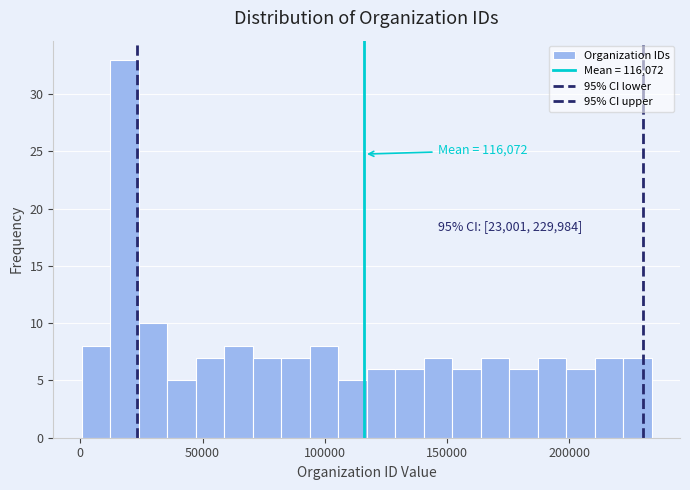

Around what value on the x-axis is the tallest bar? Give the approximate position of its centre, as read against the axis.

20000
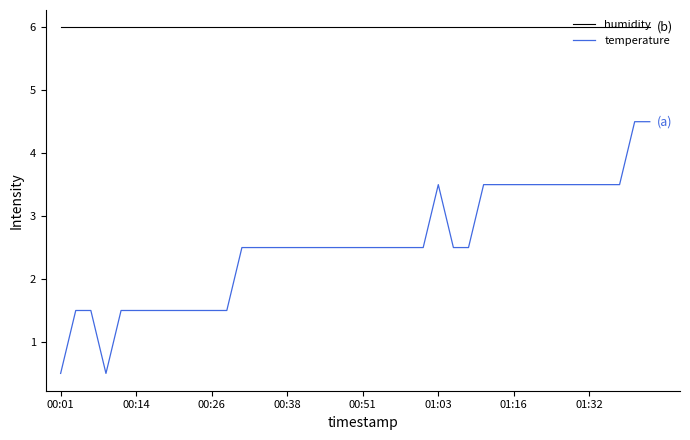

Does the chart display data point markers on the line(s)?

No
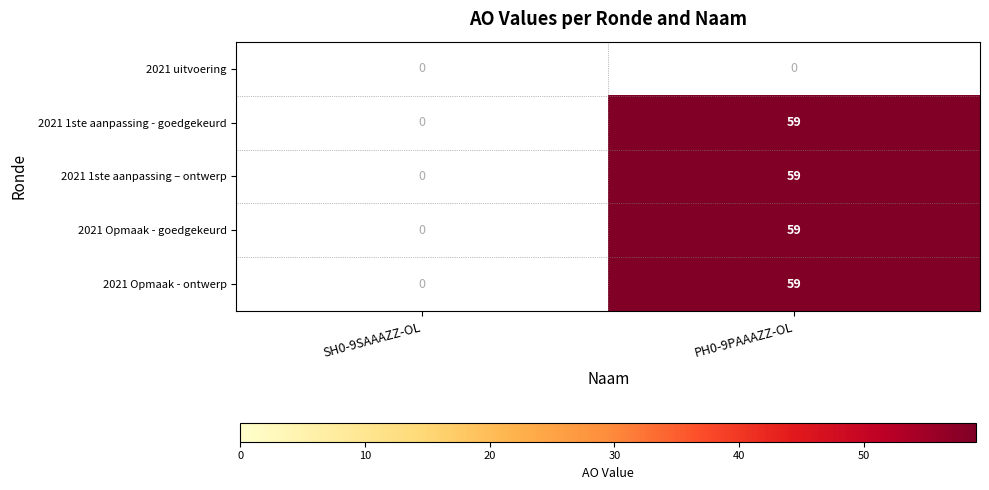

At how many categories does at least one series exceed 47?

1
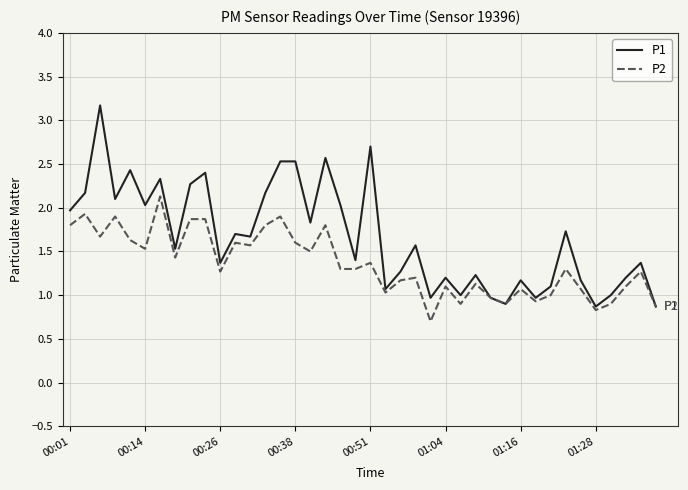

Which series has the largest total across all categories?

P1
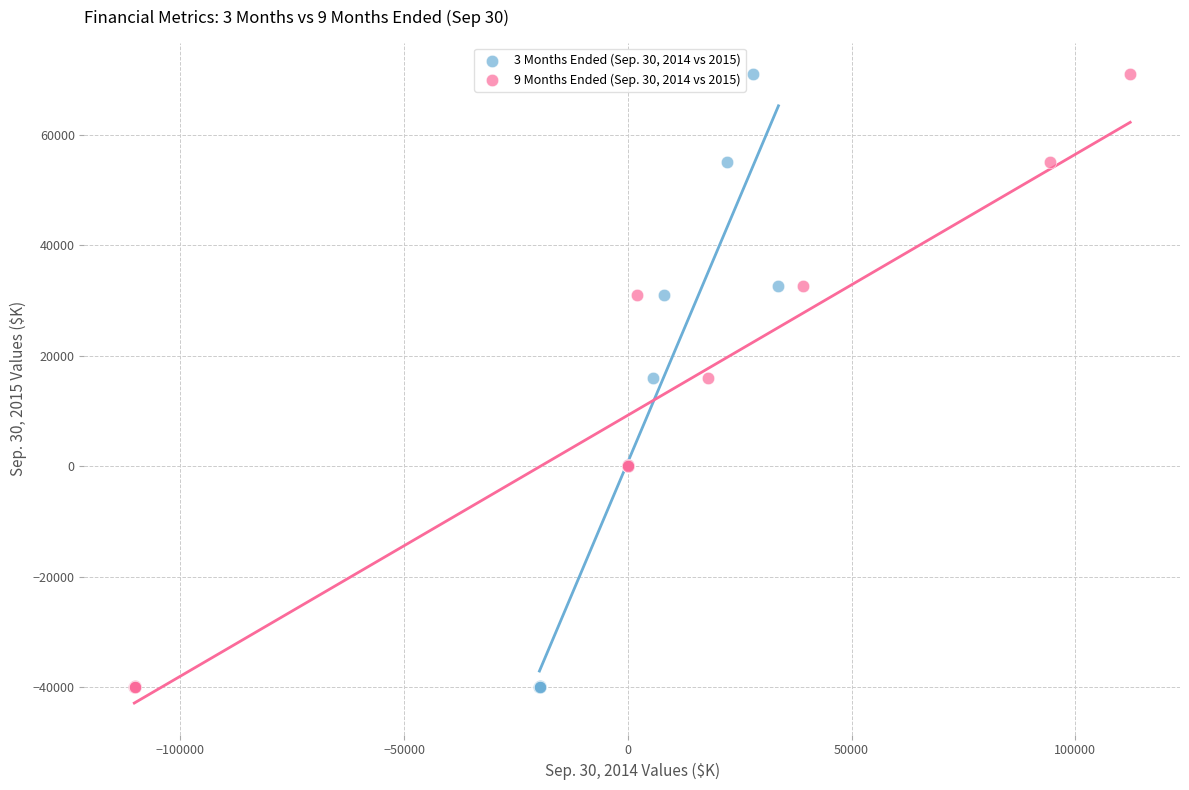

What are all the series names shown in the legend?

3 Months Ended (Sep. 30, 2014 vs 2015), 9 Months Ended (Sep. 30, 2014 vs 2015)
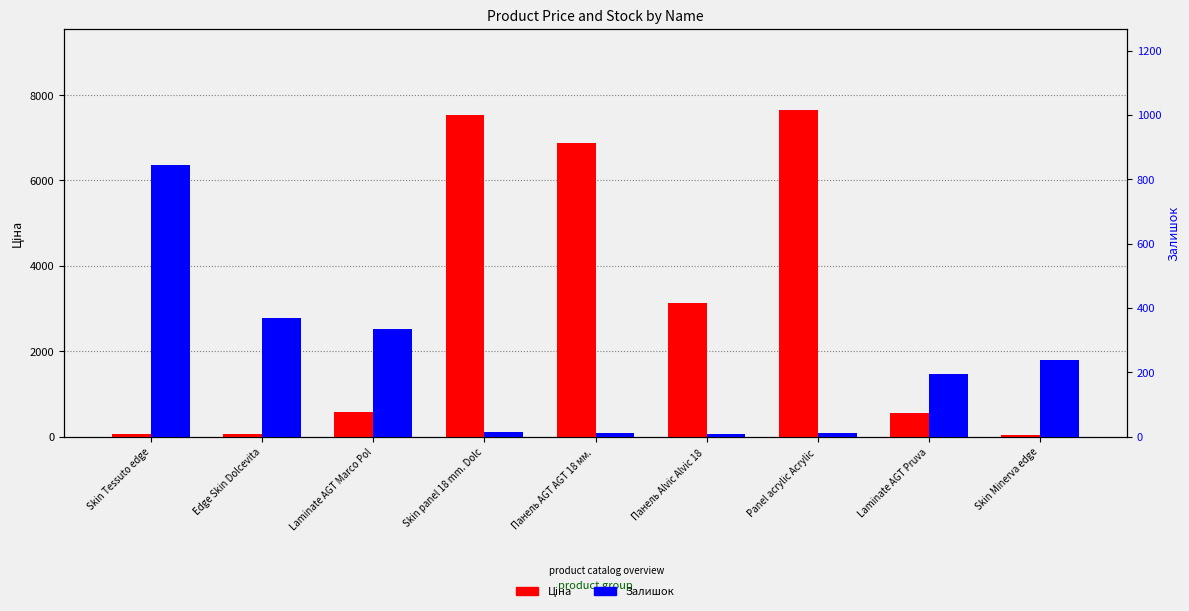

Which series has the widest spread of values?

Ціна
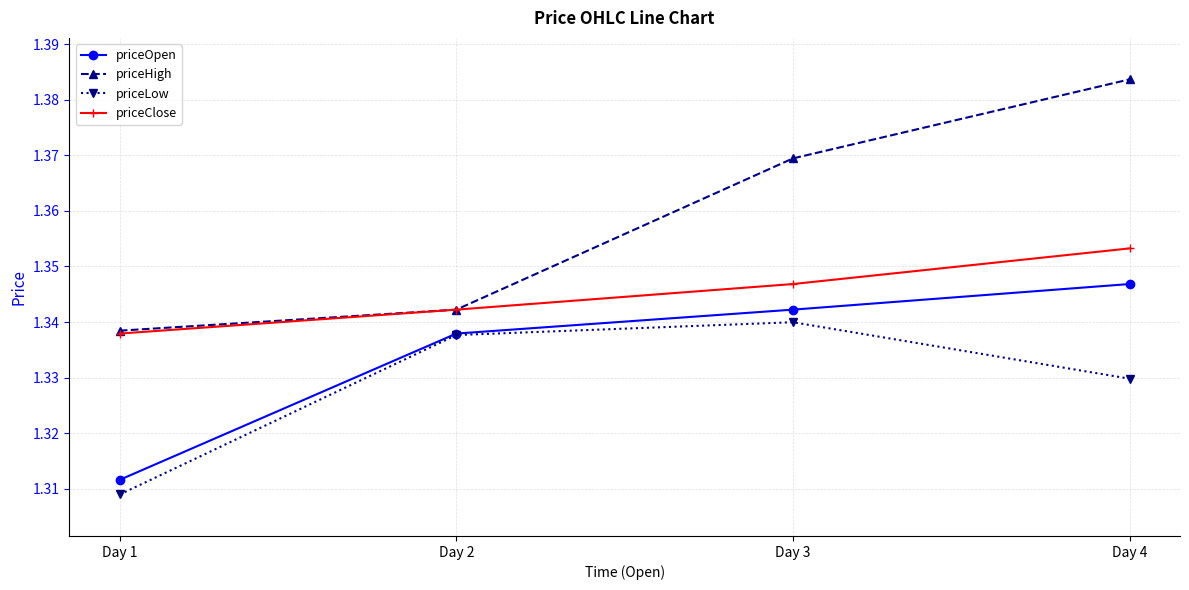

True or false: priceOpen has a value of 2.3 at Day 2.

False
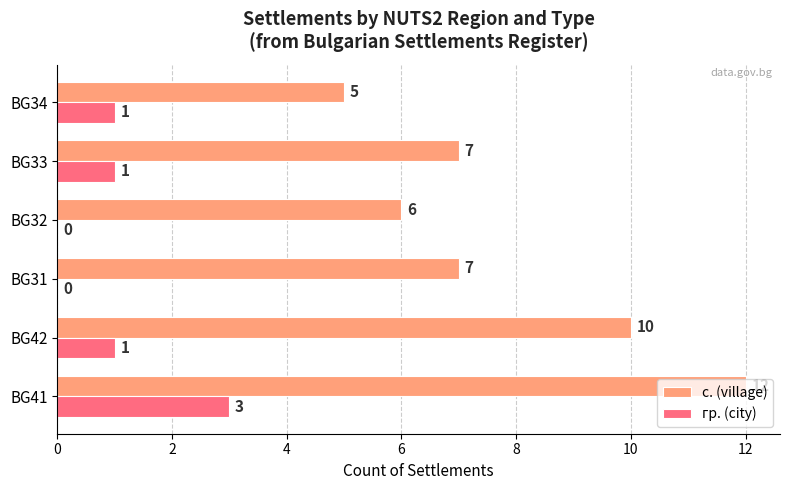

Is it true that гр. (city) equals 1 at BG34?

True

- - - - - - -

* [DESCRIPTION OF THE TASK] Select every line of the items above that contains the word "Which", matching its case exactly.

* [RESPONSE FOR THIS EXERCISE]
Which series has the largest total across all categories?
Which series has the widest spread of values?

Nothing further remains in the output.